### Task goal
Return the records in full, with every character preserved.

### Source data
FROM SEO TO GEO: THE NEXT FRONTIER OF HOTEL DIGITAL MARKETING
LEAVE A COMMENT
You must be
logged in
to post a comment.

### Output of the task
FROM SEO TO GEO: THE NEXT FRONTIER OF HOTEL DIGITAL MARKETING
LEAVE A COMMENT
You must be
logged in
to post a comment.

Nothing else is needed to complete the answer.